• _Directions_
Copy each line of the records below word for word, omitting the pictures.

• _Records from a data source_
┄┄┄┄┄┄

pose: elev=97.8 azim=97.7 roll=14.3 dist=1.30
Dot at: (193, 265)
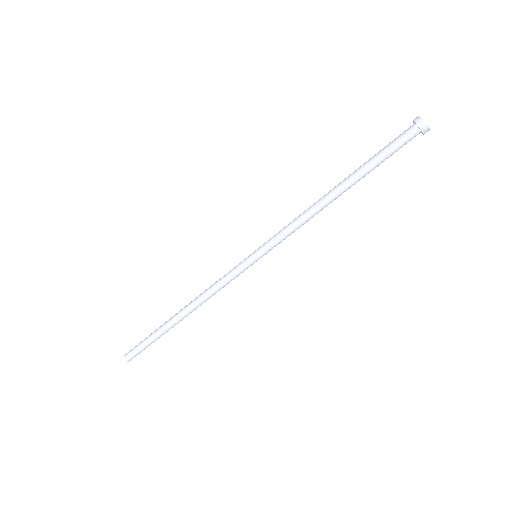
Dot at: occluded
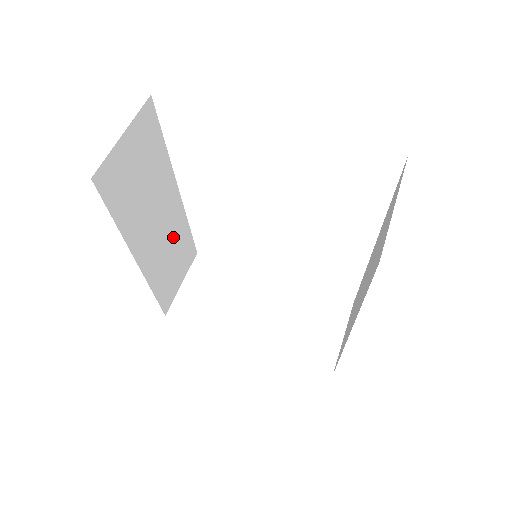
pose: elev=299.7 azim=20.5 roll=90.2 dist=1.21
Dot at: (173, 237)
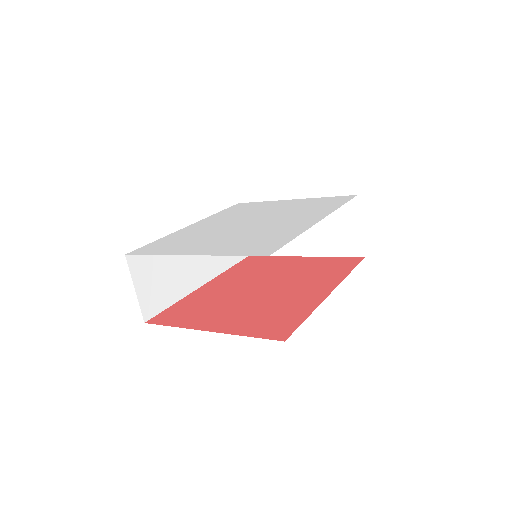
Dot at: occluded
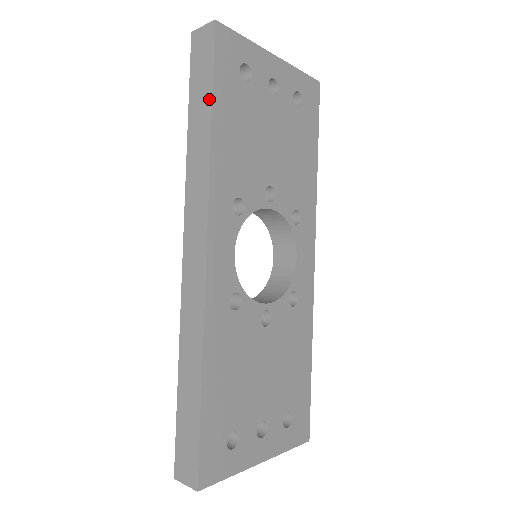
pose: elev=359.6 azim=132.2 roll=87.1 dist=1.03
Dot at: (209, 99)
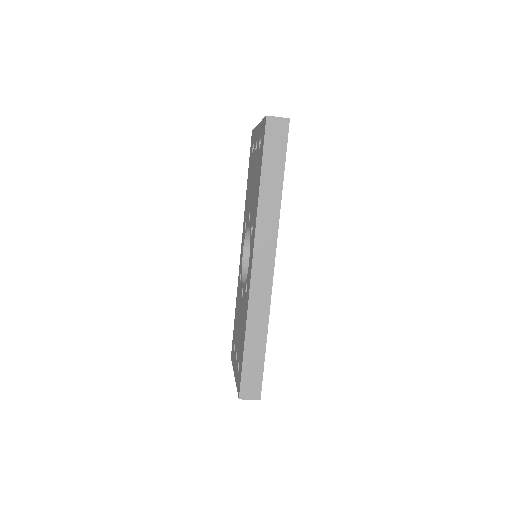
Dot at: (282, 170)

┄┄┄┄┄┄

• _Correct response_
pose: elev=97.8 azim=97.7 roll=14.3 dist=1.30
Dot at: (193, 265)
Dot at: occluded
pose: elev=299.7 azim=20.5 roll=90.2 dist=1.21
Dot at: (173, 237)
Dot at: occluded
pose: elev=359.6 azim=132.2 roll=87.1 dist=1.03
Dot at: (209, 99)
Dot at: (282, 170)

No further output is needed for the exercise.